Imaginaires tissés. Circulations et translations entre les arts et le textile (revue Couturière, n°4)
Imaginaires tissés
Circulations et translations entre les arts et le textile
Revue Couturière - Classiques Garnier, n°4, automne 2026
(numéro mécéné par le fonds de dotation agnès b.)
Antoine Constantin-Caille (École de Condé, Nice) & Gaëlle Viémont (ENSATT, Lyon)
Appel en français
Le quatrième numéro de Couturière (Classiques Garnier) se propose d’explorer les liens entre le champ large du textile et les arts (toutes disciplines envisagées). Il s’agira de considérer les œuvres textiles elles-mêmes, dans leurs dimensions artistiques, artisanales et performatives, mais aussi leurs déploiements protéiformes, abstraits et concrets, au sein d’autres champs artistiques (arts de la scène, arts visuels, cinéma et photographie, nouveaux médias, design et arts appliqués, littérature et poésie…). Le potentiel d’inspiration de la matière textile, qu’il provienne d’un motif esthétique, d’une procédure, ou d’un imaginaire social ou plus métaphysique, demande à être au cœur d’une réflexion globale sur le renouvellement des horizons artistiques au moyen du geste et des approches filées, tissées, nouées, nattées, tressées...
Si le textile, et les procédés artisanaux qu’il convoque, présente un caractère universel et accessible, liant souvent techniques et communautés, intentions plastiques et projet collectif, voire politique (John Scheid et Jesper Svenbro, Le Métier de Zeus, 2003), il n’en est pas moins longtemps demeuré un genre mineur, un à-côté des grands récits civilisationnels occidentaux et des Beaux-arts. L’imaginaire fonctionnaliste de la sphère textile (tissages, tapis, tapisseries, dentelles, habillements, tricots…) a maintenu, jusqu’au milieu du XXe siècle, ses créateurs et créatrices à la marge du champ muséal et de la noble reconnaissance artistique. Le sociologue Howard S. Becker (Les Mondes de l’art, 1988) utilisait à dessein l’exemple des quilts américains pour démontrer qu’une œuvre est reconnue comme telle en fonction du régime auquel elle est soumise (réseau d’identification, relais, critiques, discours, processus de valorisation…) plutôt qu’en raison de ses qualités intrinsèques.
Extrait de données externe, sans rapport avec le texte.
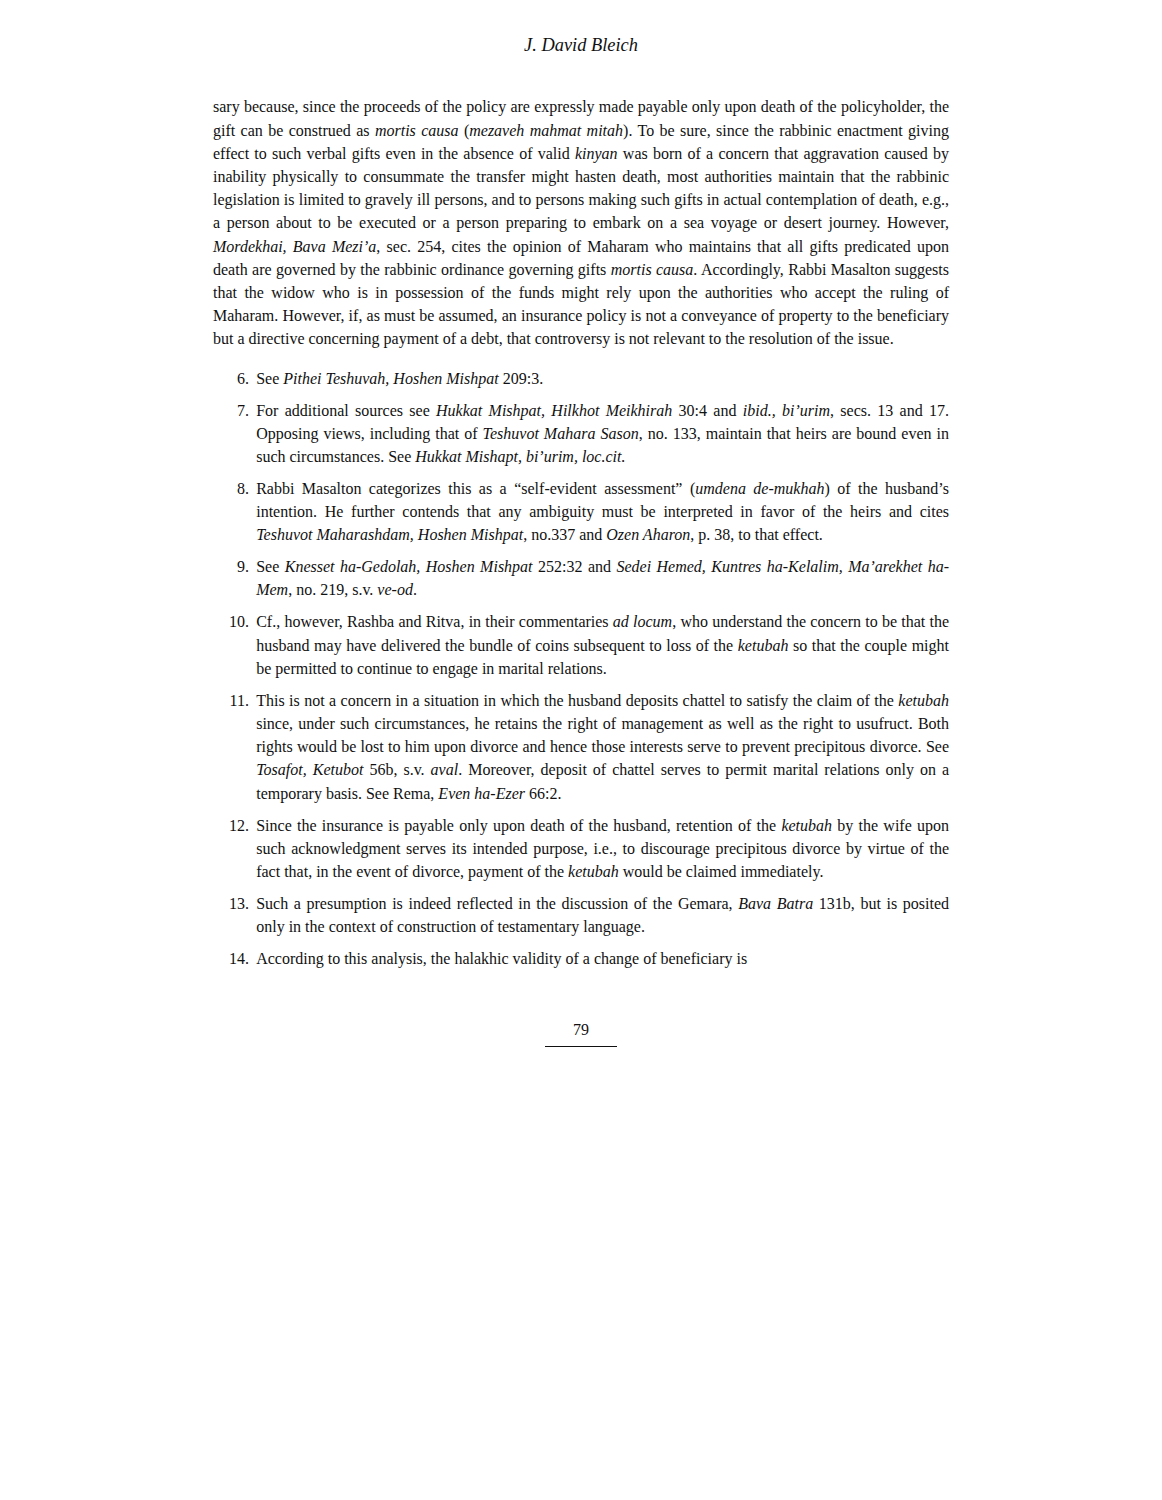J. David Bleich
sary because, since the proceeds of the policy are expressly made payable only upon death of the policyholder, the gift can be construed as mortis causa (mezaveh mahmat mitah). To be sure, since the rabbinic enactment giving effect to such verbal gifts even in the absence of valid kinyan was born of a concern that aggravation caused by inability physically to consummate the transfer might hasten death, most authorities maintain that the rabbinic legislation is limited to gravely ill persons, and to persons making such gifts in actual contemplation of death, e.g., a person about to be executed or a person preparing to embark on a sea voyage or desert journey. However, Mordekhai, Bava Mezi’a, sec. 254, cites the opinion of Maharam who maintains that all gifts predicated upon death are governed by the rabbinic ordinance governing gifts mortis causa. Accordingly, Rabbi Masalton suggests that the widow who is in possession of the funds might rely upon the authorities who accept the ruling of Maharam. However, if, as must be assumed, an insurance policy is not a conveyance of property to the beneficiary but a directive concerning payment of a debt, that controversy is not relevant to the resolution of the issue.
See Pithei Teshuvah, Hoshen Mishpat 209:3.
For additional sources see Hukkat Mishpat, Hilkhot Meikhirah 30:4 and ibid., bi’urim, secs. 13 and 17. Opposing views, including that of Teshuvot Mahara Sason, no. 133, maintain that heirs are bound even in such circumstances. See Hukkat Mishapt, bi’urim, loc.cit.
Rabbi Masalton categorizes this as a “self-evident assessment” (umdena de-mukhah) of the husband’s intention. He further contends that any ambiguity must be interpreted in favor of the heirs and cites Teshuvot Maharashdam, Hoshen Mishpat, no.337 and Ozen Aharon, p. 38, to that effect.
See Knesset ha-Gedolah, Hoshen Mishpat 252:32 and Sedei Hemed, Kuntres ha-Kelalim, Ma’arekhet ha-Mem, no. 219, s.v. ve-od.
Cf., however, Rashba and Ritva, in their commentaries ad locum, who understand the concern to be that the husband may have delivered the bundle of coins subsequent to loss of the ketubah so that the couple might be permitted to continue to engage in marital relations.
This is not a concern in a situation in which the husband deposits chattel to satisfy the claim of the ketubah since, under such circumstances, he retains the right of management as well as the right to usufruct. Both rights would be lost to him upon divorce and hence those interests serve to prevent precipitous divorce. See Tosafot, Ketubot 56b, s.v. aval. Moreover, deposit of chattel serves to permit marital relations only on a temporary basis. See Rema, Even ha-Ezer 66:2.
Since the insurance is payable only upon death of the husband, retention of the ketubah by the wife upon such acknowledgment serves its intended purpose, i.e., to discourage precipitous divorce by virtue of the fact that, in the event of divorce, payment of the ketubah would be claimed immediately.
Such a presumption is indeed reflected in the discussion of the Gemara, Bava Batra 131b, but is posited only in the context of construction of testamentary language.
According to this analysis, the halakhic validity of a change of beneficiary is
79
On observe depuis les années 1960-70 un déploiement accru du champ textile dans les arts, devenant lui-même une discipline artistique et un objet d’intérêt pour des arts majeurs. La sculpture molle, en anglais Soft sculpture, désigne depuis lors des œuvres muséales réalisées à partir de matériaux souples parmi lesquels le textile. C’est aussi l’époque de la formalisation du Fiber Art, aux Etats-Unis et en Europe, et de la visibilisation croissante de ses artistes, femmes pour la plupart (Anni Albers, Faith Rinngold, Magdalena Abakanowicz, Mary Walker Phillips, Katherine Westphal, Lenore Tawney, Judith Scott…). Celles-ci ont alors choisi de mobiliser des techniques traditionnelles, assignées au genre féminin et à la sphère domestique, comme medium d’expression esthétique et politique, substituant l’aiguille et la navette au pinceau et au couteau.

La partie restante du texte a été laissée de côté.